ACTION ITEM
Lines from the entries below that hold "errors" form the answer; copy all of them.

(Collected data)
-- -- --
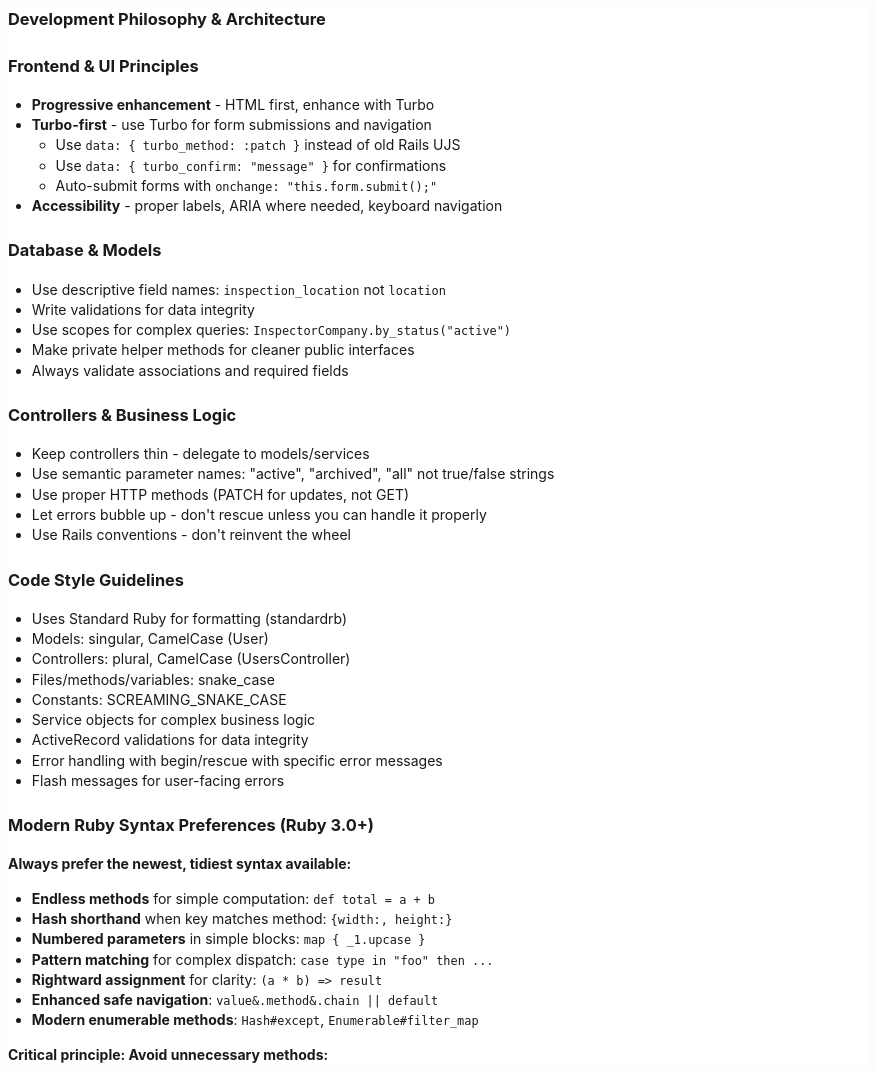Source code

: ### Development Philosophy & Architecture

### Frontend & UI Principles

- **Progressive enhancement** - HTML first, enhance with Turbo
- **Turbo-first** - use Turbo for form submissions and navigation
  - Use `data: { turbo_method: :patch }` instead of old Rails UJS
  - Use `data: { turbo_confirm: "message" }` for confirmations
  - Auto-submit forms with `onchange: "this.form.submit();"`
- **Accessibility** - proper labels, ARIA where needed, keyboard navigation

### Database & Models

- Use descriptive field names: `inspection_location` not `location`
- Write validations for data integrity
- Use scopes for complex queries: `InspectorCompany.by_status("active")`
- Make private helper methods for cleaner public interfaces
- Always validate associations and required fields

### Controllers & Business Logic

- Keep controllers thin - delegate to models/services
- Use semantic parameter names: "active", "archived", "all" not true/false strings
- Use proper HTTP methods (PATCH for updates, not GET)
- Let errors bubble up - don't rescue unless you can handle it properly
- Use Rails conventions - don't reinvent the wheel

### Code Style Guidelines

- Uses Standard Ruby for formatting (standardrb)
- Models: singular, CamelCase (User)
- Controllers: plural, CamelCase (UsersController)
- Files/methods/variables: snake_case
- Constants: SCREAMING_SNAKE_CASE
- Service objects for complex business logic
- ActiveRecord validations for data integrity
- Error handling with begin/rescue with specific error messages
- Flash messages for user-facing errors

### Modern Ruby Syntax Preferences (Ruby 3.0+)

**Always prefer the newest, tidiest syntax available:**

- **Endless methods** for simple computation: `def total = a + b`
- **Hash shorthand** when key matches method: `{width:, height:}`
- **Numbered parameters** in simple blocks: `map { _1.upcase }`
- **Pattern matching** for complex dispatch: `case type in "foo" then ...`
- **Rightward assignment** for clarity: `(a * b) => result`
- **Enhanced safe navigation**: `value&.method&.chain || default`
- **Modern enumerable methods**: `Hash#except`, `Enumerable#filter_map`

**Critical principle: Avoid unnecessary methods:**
-- -- --
RESPONSE
- Let errors bubble up - don't rescue unless you can handle it properly
- Flash messages for user-facing errors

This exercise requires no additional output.